Her finger ran along the picture, delicately tracing the lines of the tattoo. "The patterns – well, don't you think these look like, paths? Streets, or something?"
Charlie moved closer so that his nose was nearly touching the paper, his eyes scanning back and forth rapidly. "Yes," he said slowly. "Yes. But we already covered the streets. Unless it's a map to… something else."
"Maybe we should try the analysis, then. I'll get the calculations we need from my friend over in biology, and we can run the two dimensional image against maps of the area to see if it matches at any level."
"Streets don't act like this," Charlie said, rocking slightly back and forth. "This isn't designed to carry people from place to place. These paths… they're only designed to go in one direction."
"Wh-what are you saying?" Larry stammered, wrinkling his nose and looking closer at the photograph.

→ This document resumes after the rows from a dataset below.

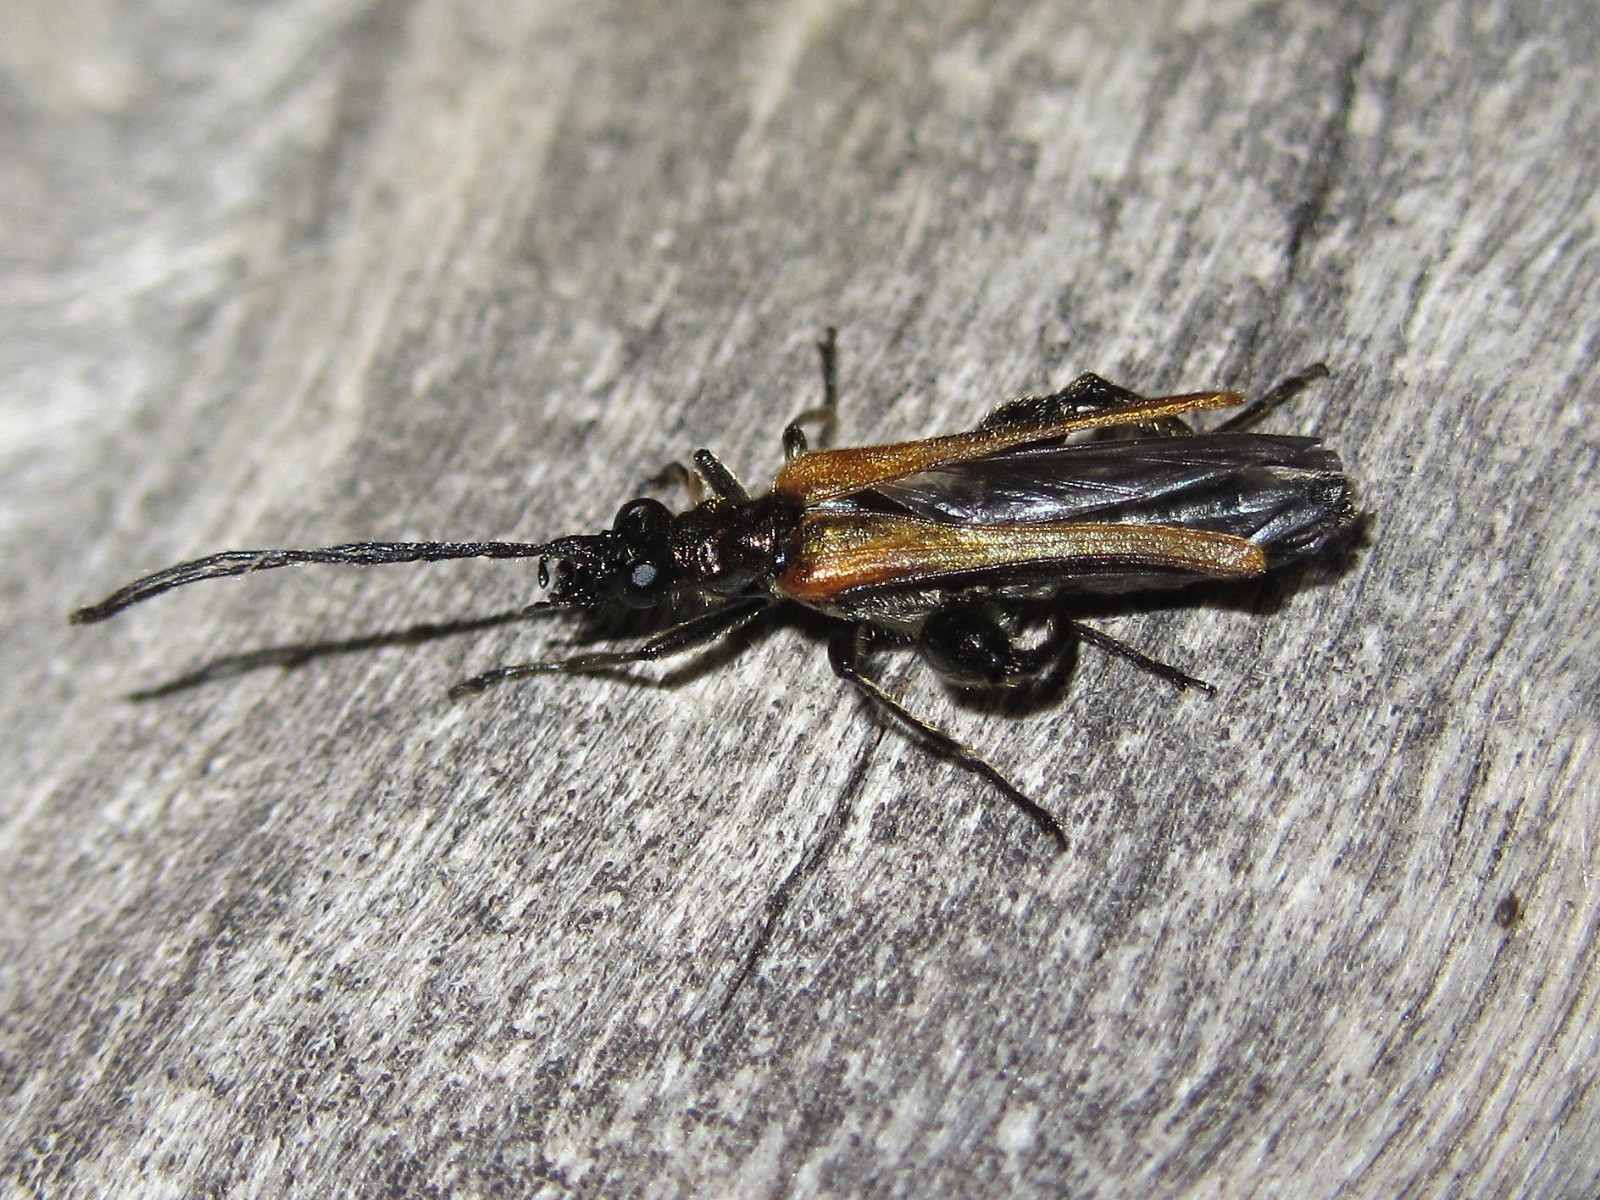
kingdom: Animalia
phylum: Arthropoda
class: Insecta
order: Coleoptera
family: Oedemeridae
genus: Oedemera
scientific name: Oedemera femorata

"They're pipes," Charlie said with sudden realization. The pieces seemed to swirl in front of him, as he could almost imagine them taking on the shapes that Michael Scofield must see. One flowing to the next, with markers, with notations. "Schematics. It's not streets. It's the diagram. It's his escape route, but not on roads. This… this is the prison itself."
Amita stopped in her tracks. "So… no go on the biology analysis?"
"Go ahead and get it, just so we can be sure," Charlie said, reaching for his cell phone. "But in the meantime, I'm going to get Don's guys to take a closer look at what exactly Michael Scofield was engineering in the days before he became a felon."